Stephen Fry – Das Nilpferd



Daß Stephen Fry einen ausgeprägten Sinn für drastische Formulierungen und aberwitzige Szenen hat, ist spätestens seit dem „Lügner" bekannt. Im „Nilpferd" treibt er seine Vorliebe auf die Spitze.

Die Konstellation zu Beginn scheint rätselhaft: Nach groben Ausfälligkeiten in Ausübung seines Berufs soeben gefeuert, wird der Dichter und Theaterkritiker Ted Wallace von seiner wohlhabenden Patentochter angeheuert, um die Verhältnisse im Hause seines alten Freundes Logan auszukundschaften. Die Familie nimmt ihn herzlich auf, darunter sein Patensohn David, ein scheinbar engelsgleiches Wesen, und dessen (auch geistig) eher vierschrötiger Bruder.

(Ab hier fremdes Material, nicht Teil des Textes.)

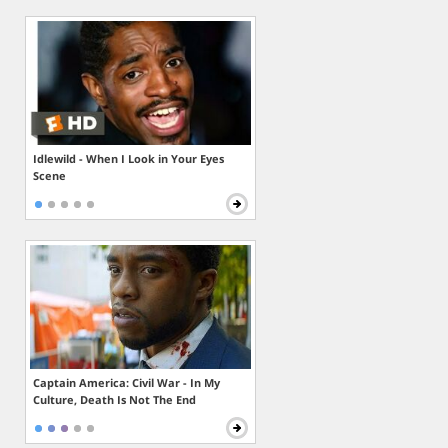
Idlewild - When I Look in Your Eyes
Scene
Captain America: Civil War - In My
Culture, Death Is Not The End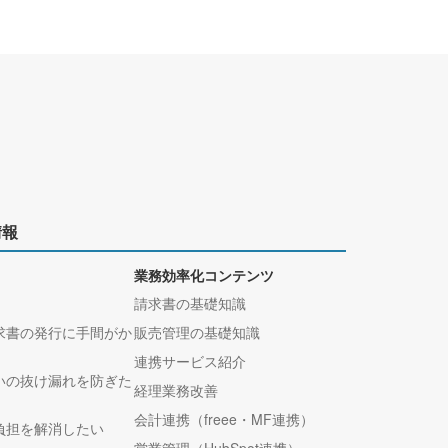
情報
業務効率化コンテンツ
請求書の基礎知識
求書の発行に手間がか
販売管理の基礎知識
連携サービス紹介
いの抜け漏れを防ぎた
経理業務改善
会計連携（freee・MF連携）
負担を解消したい
営業管理（HubSpot連携）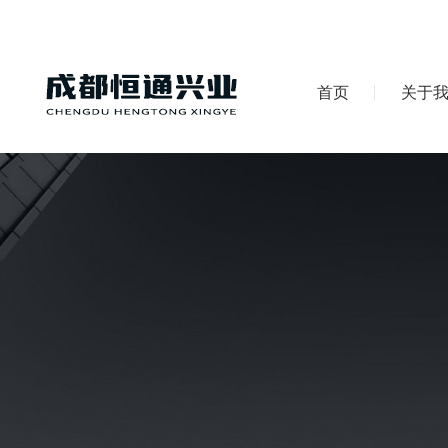
首页
关于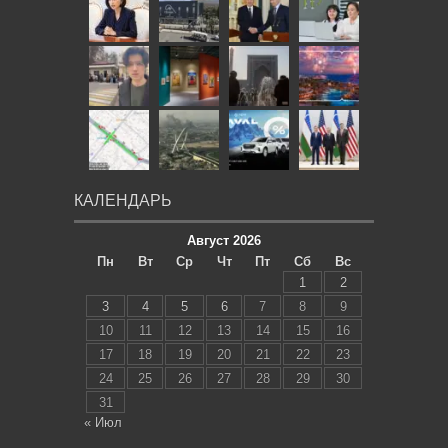
КАЛЕНДАРЬ
Август 2026
Пн
Вт
Ср
Чт
Пт
Сб
Вс
1
2
3
4
5
6
7
8
9
10
11
12
13
14
15
16
17
18
19
20
21
22
23
24
25
26
27
28
29
30
31
« Июл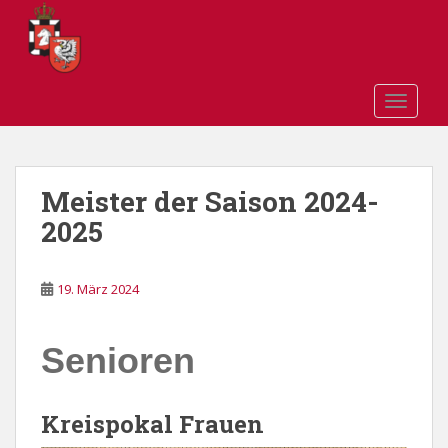
S
k
i
p
t
TOGGLE
o
m
a
Meister der Saison 2024-
i
n
2025
c
o
n
19. März 2024
t
e
Senioren
n
t
Kreispokal Frauen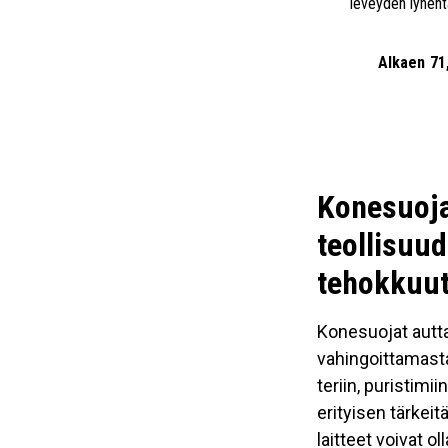
leveyden lyhen
Alkaen
71
Konesuoja
teollisuud
tehokkuut
Konesuojat autt
vahingoittamasta
teriin, puristimi
erityisen tärkeit
laitteet voivat o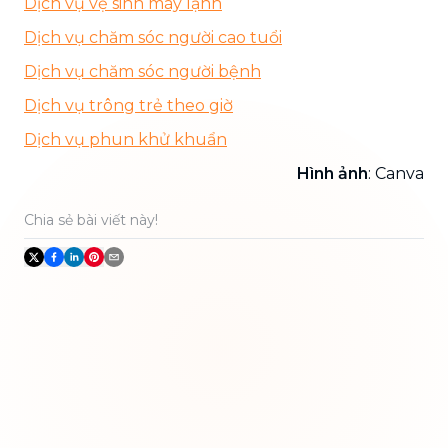
Dịch vụ vệ sinh máy lạnh
Dịch vụ chăm sóc người cao tuổi
Dịch vụ chăm sóc người bệnh
Dịch vụ trông trẻ theo giờ
Dịch vụ phun khử khuẩn
Hình ảnh
: Canva
Chia sẻ bài viết này!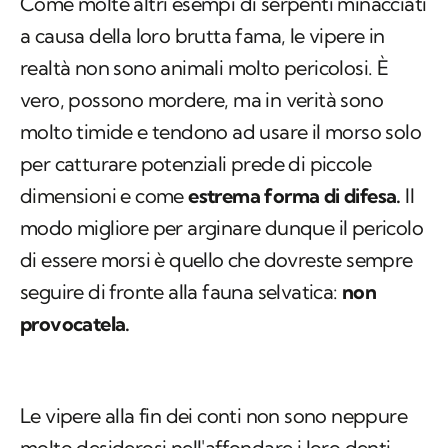
Come molte altri esempi di serpenti minacciati
a causa della loro brutta fama, le vipere in
realtà non sono animali molto pericolosi. È
vero, possono mordere, ma in verità sono
molto timide e tendono ad usare il morso solo
per catturare potenziali prede di piccole
dimensioni e come
estrema forma di difesa.
Il
modo migliore per arginare dunque il pericolo
di essere morsi è quello che dovreste sempre
seguire di fronte alla fauna selvatica:
non
provocatela.
Le vipere alla fin dei conti non sono neppure
molto desiderosi nell'affondare i loro denti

Doch Wallace ist nicht allein auf dem Landsitz zu Gast. Nach und nach finden sich Bekannte und Verwandte dort ein, einer Pilgerschar gleich, die offenbar große Hoffnungen in den Besuch setzt. Nur Wallace bleibt lange im Unklaren darüber, worum es überhaupt geht - denn das hatte ihm auch seine Auftraggeberin nicht verraten.

Der Roman besteht zu großen Teilen aus Briefen, die Wallace als getreuer Berichterstatter nach London schickt. Er schildert darin erst harmlose, dann immer verrücktere Eindrücke und Erlebnisse. Darunter sind Szenen, die des Autors große Freude an schlüpfrig-zweideutigen Formulierungen, an deftigen Flüchen und eine stellenweise erfreulich verschrobene Weltsicht verraten.

Des Rätsels Lösung ist ebenso überraschend wie schlüssig. Alle Fäden, die zuvor als Fallstricke für den Leser (und den Ich-Erzähler) ausgelegt wurden, laufen letztlich auf überzeugende Weise zusammen, und Stephen Fry beweist sich ebenso als geschickter Erzähler wie als bekennender Skeptiker.

Fry schreckt hier vor kaum einer gezielten Peinlichkeit zurück, bedient mit Wortwitz die Sensationsgier des Lesers und offenbart eine Fabulierkunst, die nur wenige Geschmacksgrenzen akzeptiert. Und dabei gelingt ihm zugleich das Kunststück, hohe Bildung sowie eine ausgeprägte Moralität zu demonstrieren. Es gibt wohl kaum einen Text von Fry, der zum Schluß so entschieden das Gute, Schöne und Wahre triumphieren läßt - ohn daß dies im geringsten das Amüsement des Lesers schmälert.